Wer in diesen Tagen Joe Ramirez in seinem Berliner Atelier besucht, der trifft einen glücklichen Mann an, aus dem es nur so sprudelt. Ein Knoten scheint geplatzt, endlich erfährt er die Anerkennung, auf die er so viele Jahre gewartet hat, nachdem er seine Technik fast im Verborgenen entwickeln musste, um sie vor Nachahmern zu schützen.

Zum Durchbruch verhalf ihm Wim Wenders, der gemeinsam mit dem Fotografen Jim Rakete und dem Sammler Désiré Feuerle „Somnium“ produzierte. Nachdem es Ramirez 2015 gelungen war, den bewunderten Regisseur in sein Studio einzuladen, um ihm seine Technik vorzustellen, ging es ganz schnell. Nach wenigen Minuten unterbrach Wenders die Privatvorführung mit der Frage „Wer hat das bisher gesehen?“ und der klaren Ansage „Wir müssen miteinander reden“. Der nächste Schritt war die Anmeldung eines Patents, um sich die Rechte zu sichern. Die dicke Broschüre mit neunstelliger Patentnummer und Siegel, in der detailliert steht, wie die Projektion technisch funktioniert, liegt griffbereit im Atelier. Gleich daneben befinden sich die Pinsel aus Eichhörnchenhaar, mit denen Ramirez das Gold Blatt für Blatt auf die metergroßen Schreiben aufträgt.

In Großbritannien entdeckt er die Liebe zur Malerei

Es grenzt für den heute 60-Jährigen an ein kleines Wunder, wie er zu seinem Meisterwerk, den „Gold Projections“, fand. Dem Jungen aus Menlo Park in Kalifornien, Sohn eines Klempners und Jüngsten von fünf Brüdern, war die Kunst nicht gerade vorherbestimmt.

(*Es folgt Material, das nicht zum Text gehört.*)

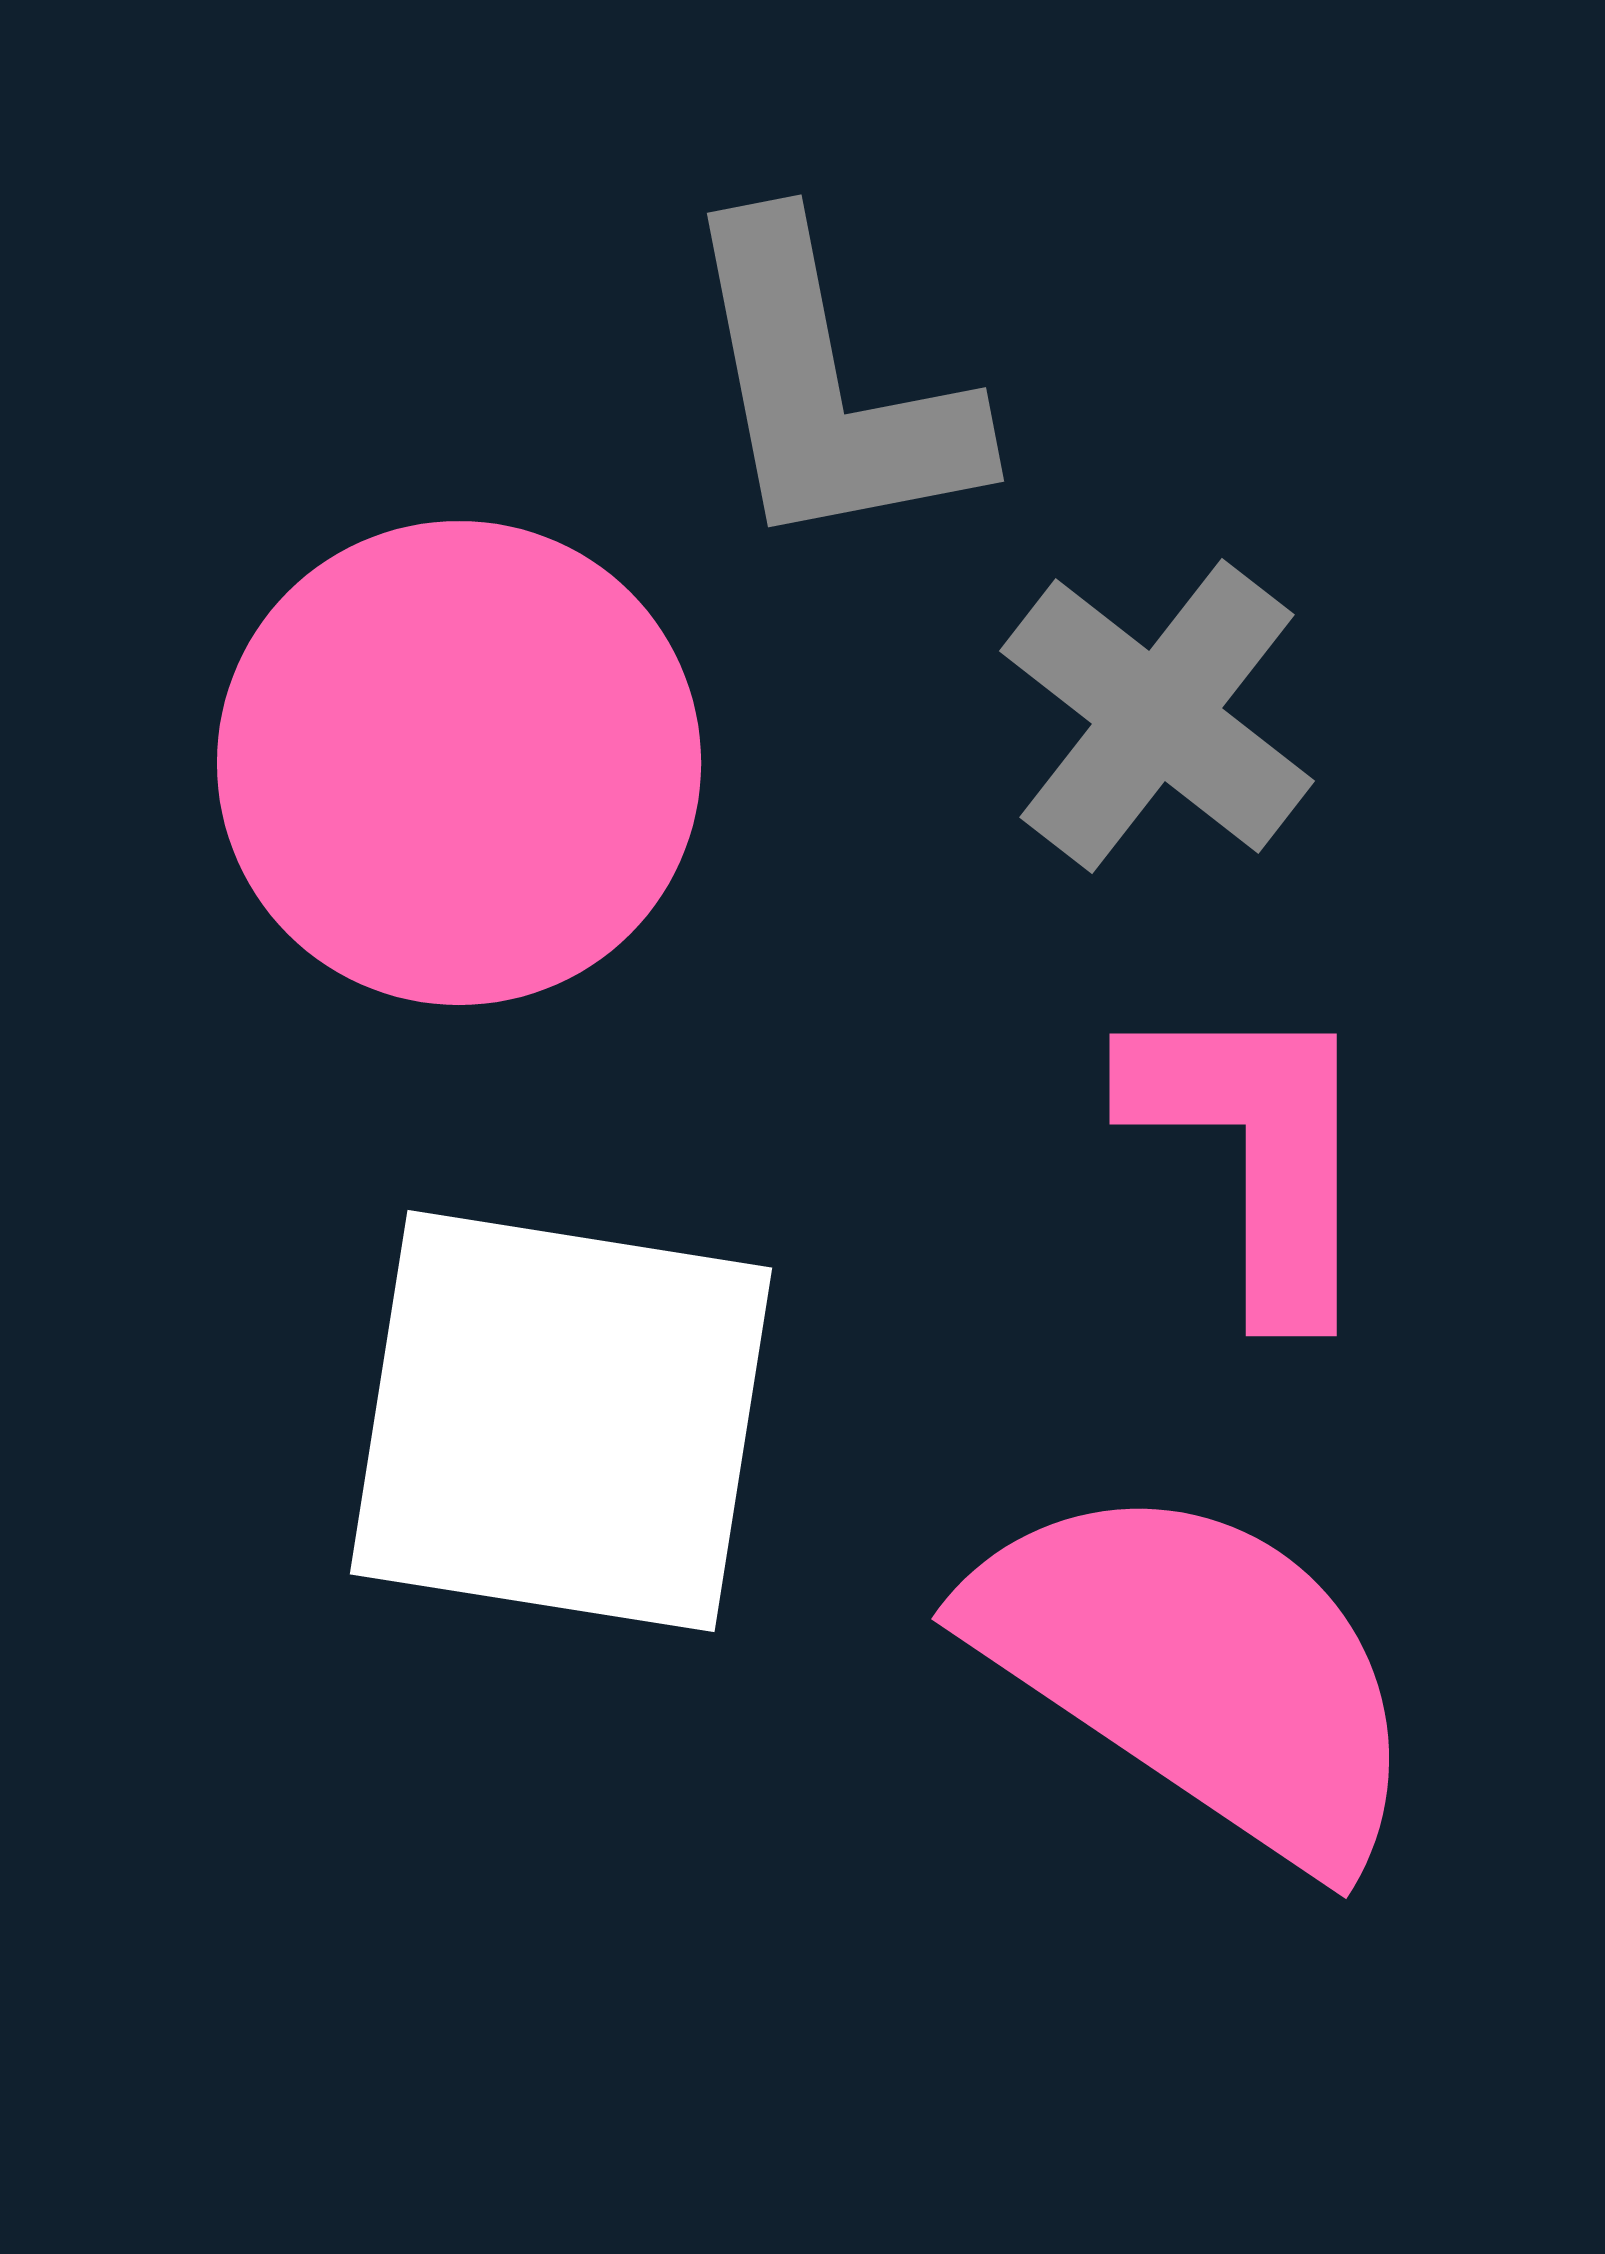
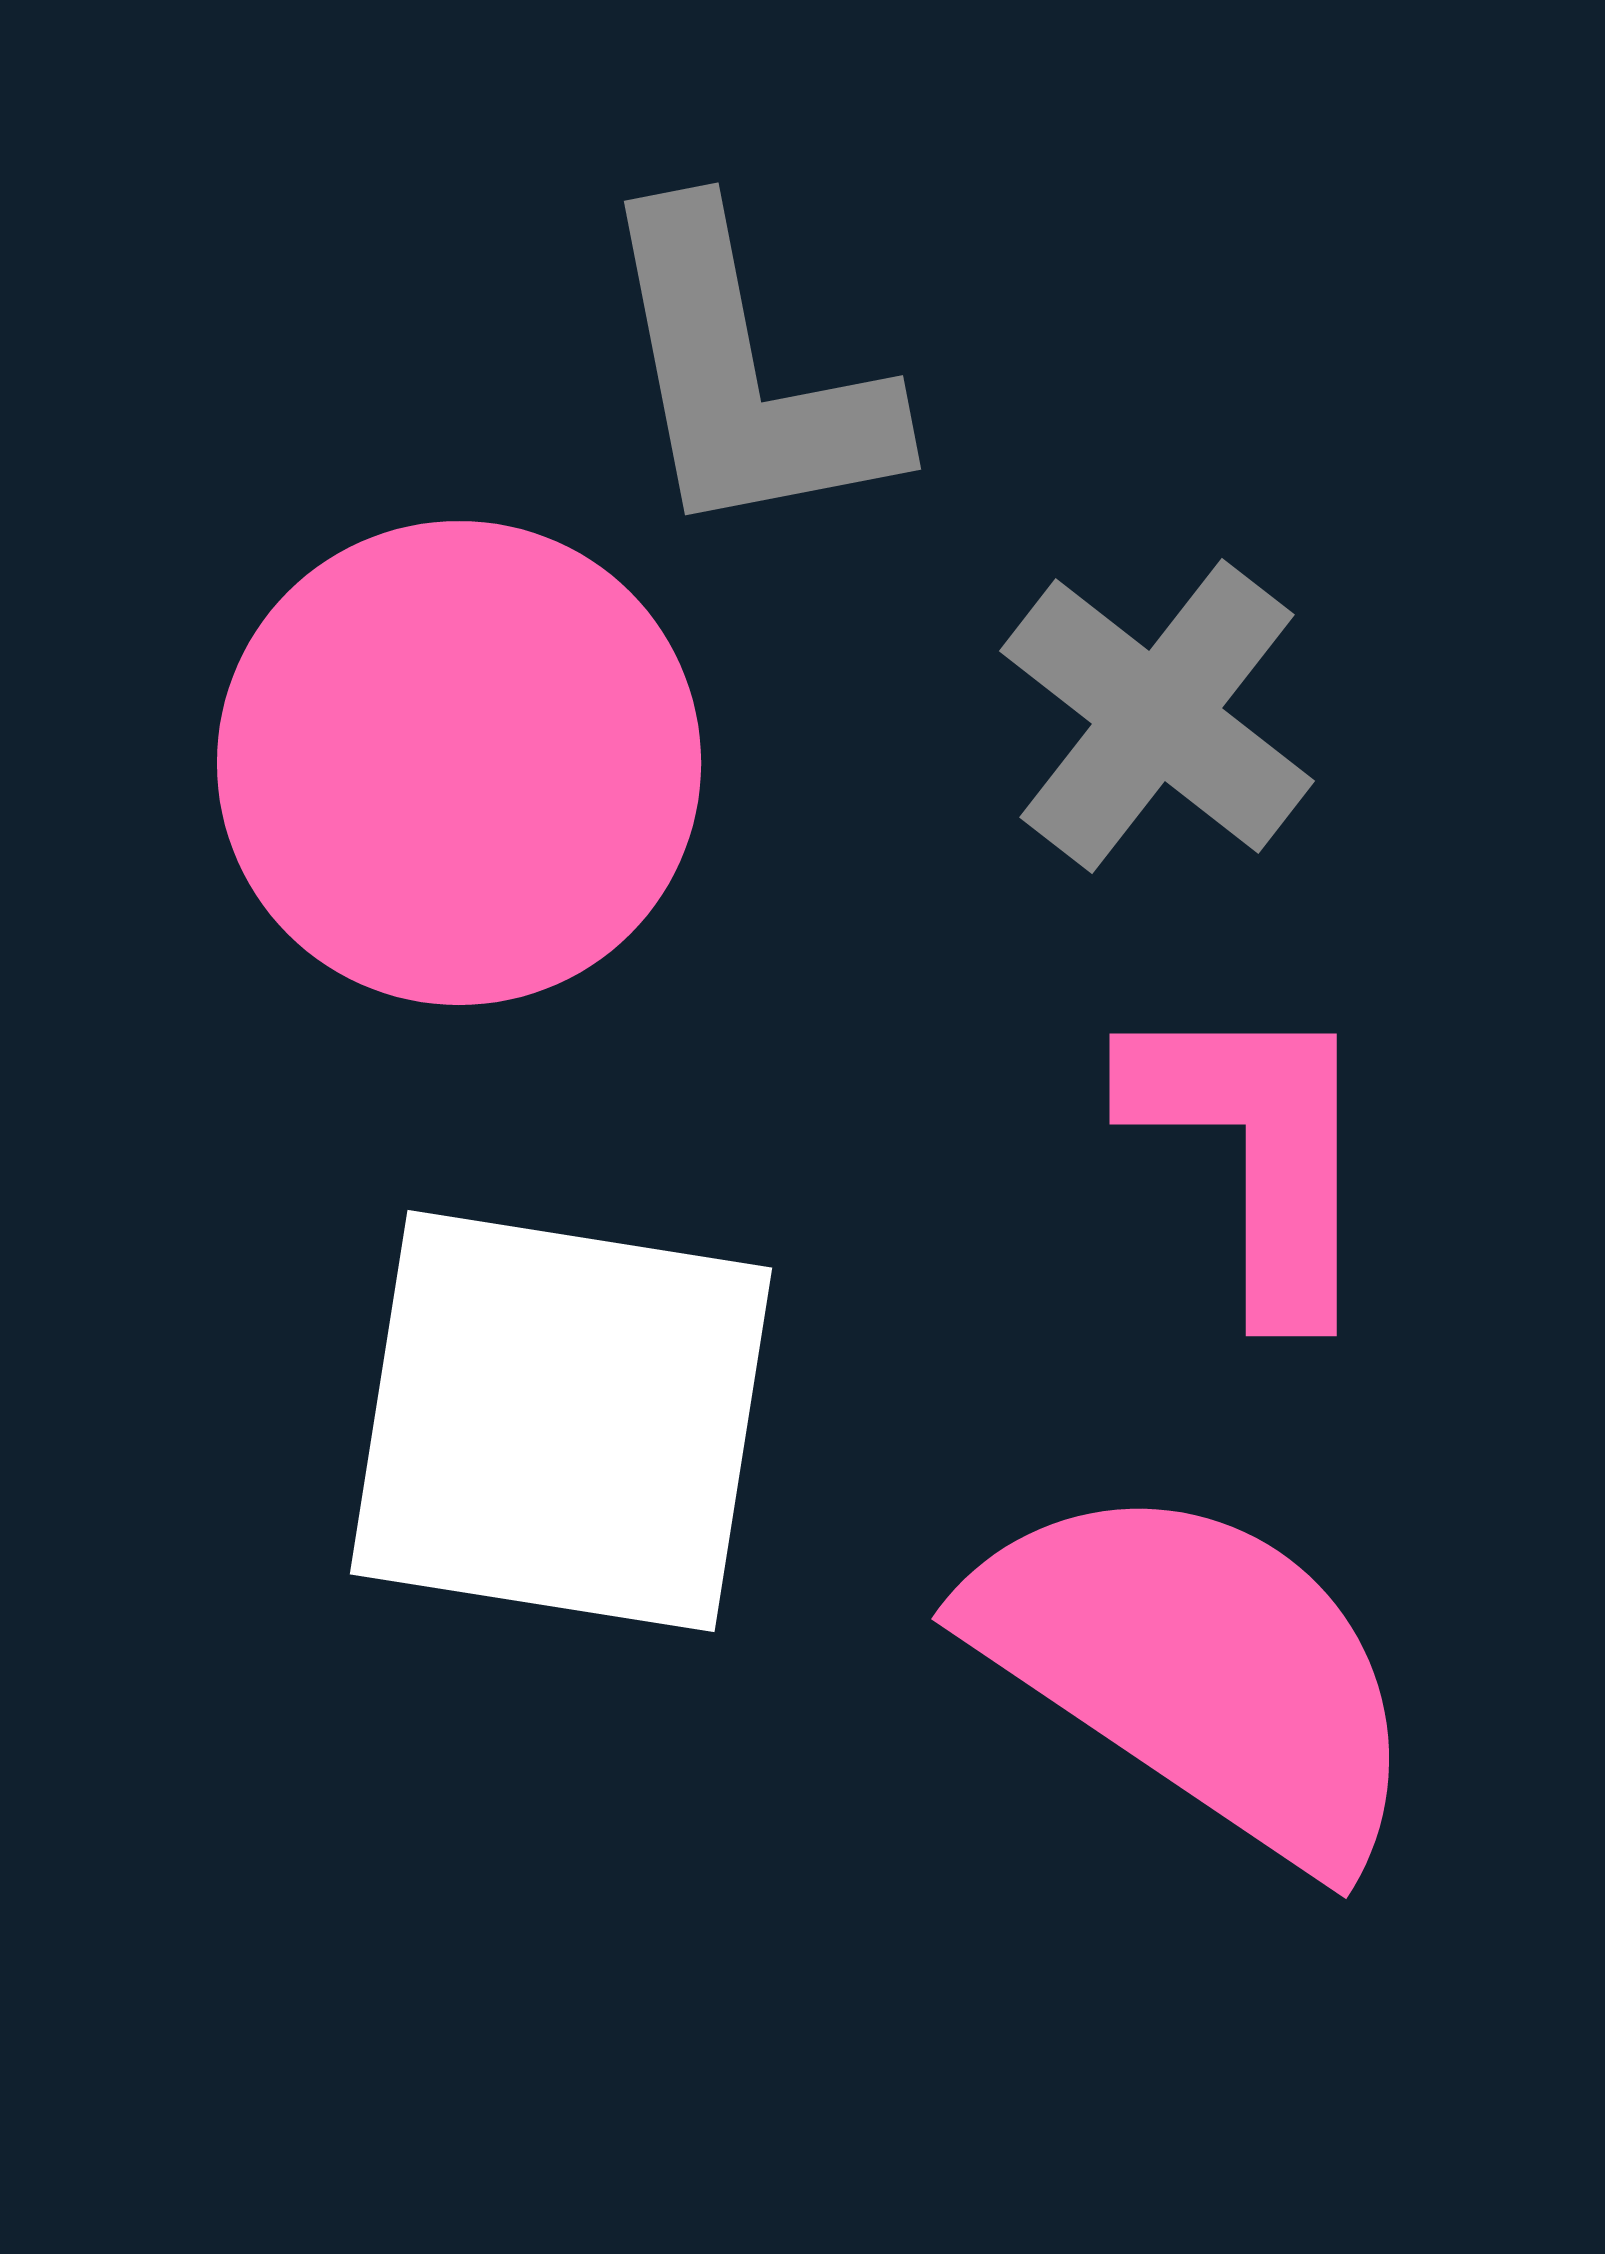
gray L-shape: moved 83 px left, 12 px up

Weil er geschickt mit den Händen ist, studiert er Möbeldesign und -produktion im britischen Thames. Später wird er in London am Royal Collage of Art Bildhauerei studieren. In Großbritannien entdeckt er seine Liebe zur Malerei. Zu den stärksten Eindrücken in Europa gehört die Freskenmalerei, in Würzburg studiert er Tiepolo, in Rom die Sixtinische Kapelle. „In der Kunstgeschichte hat es alles schon einmal gegeben, “ sagt er. „Das heutige Begriff Expanded Cinema lässt sich zurückführen auf die Bildsprache der Freskenmalerei.“

Wieder in den USA restauriert er über Jahre die Fresken einer Kirche, baut für den Altarraum Mobiliar und beginnt ein weiteres Studium in Malerei und Film am Art Institute in Chicago. Seine Helden heißen nun Andrei Tarkowskij und Mark Rothko. Den ersten eigenen Film widmet er dem Fantasten William Blake, der ebenfalls die Künste –  Malerei und Dichtung – kreuzte. Und wieder zieht es ihn nach Europa, nach Berlin, wie so viele. Vor neun Jahren war ein Atelierraum noch leicht zu finden. Hier malt er Bilder, baut seine Tafeln und entwickelt das „Fresco-Cinema“. Das aber entsteht nur nur in einem zauberischen Moment, wenn im Dunklen das Licht die Scheibe berührt.